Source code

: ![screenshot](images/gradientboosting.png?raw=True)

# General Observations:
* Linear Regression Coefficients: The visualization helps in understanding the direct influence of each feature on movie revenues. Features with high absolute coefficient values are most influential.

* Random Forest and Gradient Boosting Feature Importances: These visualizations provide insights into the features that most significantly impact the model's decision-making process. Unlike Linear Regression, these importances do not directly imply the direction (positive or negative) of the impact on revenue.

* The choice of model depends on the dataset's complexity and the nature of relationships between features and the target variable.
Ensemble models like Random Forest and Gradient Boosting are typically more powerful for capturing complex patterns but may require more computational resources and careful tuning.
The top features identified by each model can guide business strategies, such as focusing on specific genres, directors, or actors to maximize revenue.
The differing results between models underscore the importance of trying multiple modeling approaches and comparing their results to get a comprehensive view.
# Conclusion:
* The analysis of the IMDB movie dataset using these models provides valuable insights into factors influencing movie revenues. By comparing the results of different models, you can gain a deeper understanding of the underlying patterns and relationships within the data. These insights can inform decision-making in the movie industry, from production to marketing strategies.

□ □ □ □ □

§ **PROBLEM**
Reproduce the full set of entries above exactly, without dropping a line.

§ **RESPONSE TO THIS EXERCISE**
Source code

: ![screenshot](images/gradientboosting.png?raw=True)

# General Observations:
* Linear Regression Coefficients: The visualization helps in understanding the direct influence of each feature on movie revenues. Features with high absolute coefficient values are most influential.

* Random Forest and Gradient Boosting Feature Importances: These visualizations provide insights into the features that most significantly impact the model's decision-making process. Unlike Linear Regression, these importances do not directly imply the direction (positive or negative) of the impact on revenue.

* The choice of model depends on the dataset's complexity and the nature of relationships between features and the target variable.
Ensemble models like Random Forest and Gradient Boosting are typically more powerful for capturing complex patterns but may require more computational resources and careful tuning.
The top features identified by each model can guide business strategies, such as focusing on specific genres, directors, or actors to maximize revenue.
The differing results between models underscore the importance of trying multiple modeling approaches and comparing their results to get a comprehensive view.
# Conclusion:
* The analysis of the IMDB movie dataset using these models provides valuable insights into factors influencing movie revenues. By comparing the results of different models, you can gain a deeper understanding of the underlying patterns and relationships within the data. These insights can inform decision-making in the movie industry, from production to marketing strategies.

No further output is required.